■ **Dataset entries**:
··········

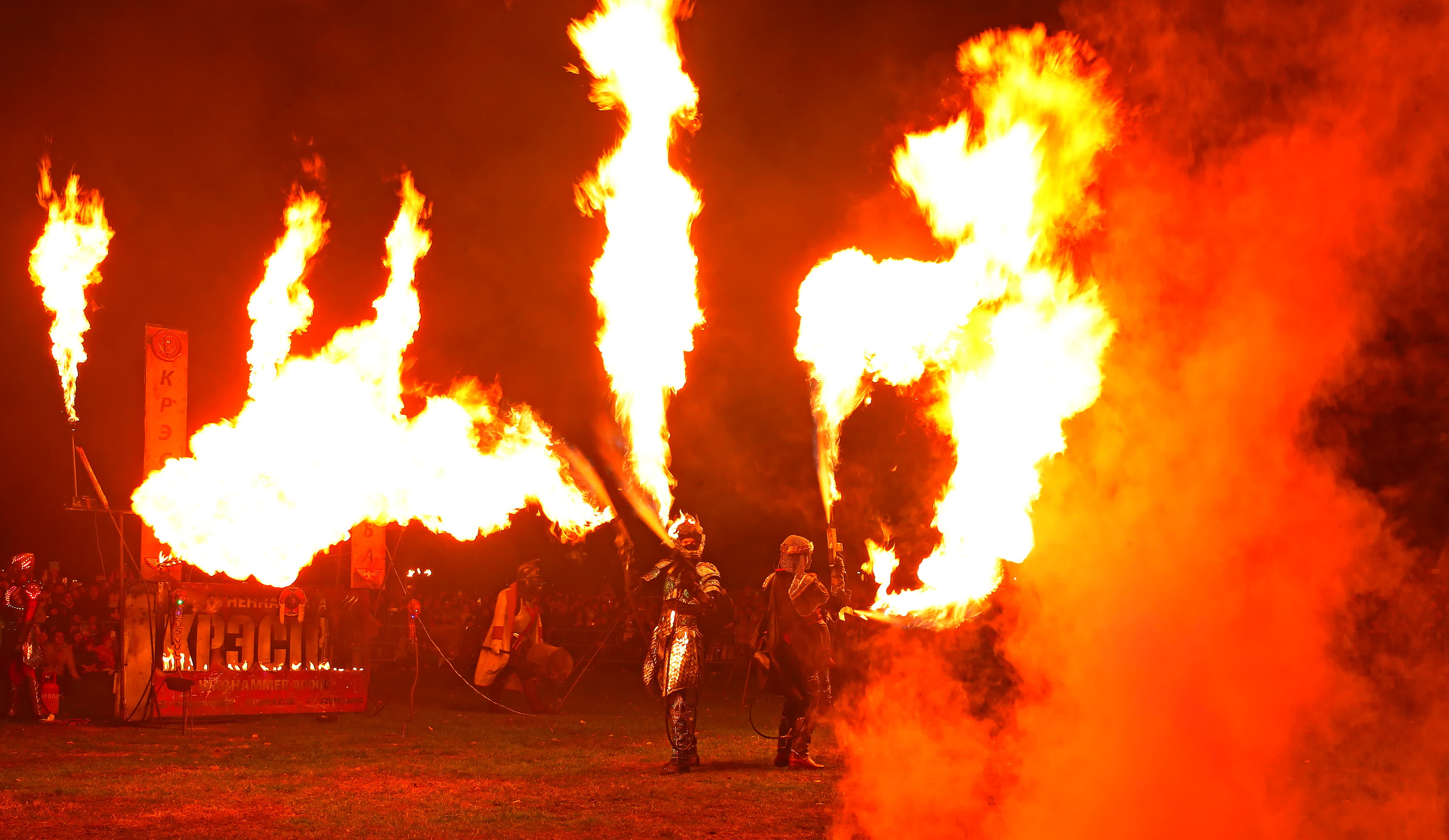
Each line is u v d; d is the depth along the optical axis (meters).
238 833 6.20
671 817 6.77
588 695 16.77
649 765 8.98
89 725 11.70
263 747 10.02
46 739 10.41
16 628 11.85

··········

■ **Problem details**:
Write out each entry above once more, exactly as written, and drop the pictures.

■ **Answer for this exercise**:
Each line is u v d; d is the depth along the optical axis (meters).
238 833 6.20
671 817 6.77
588 695 16.77
649 765 8.98
89 725 11.70
263 747 10.02
46 739 10.41
16 628 11.85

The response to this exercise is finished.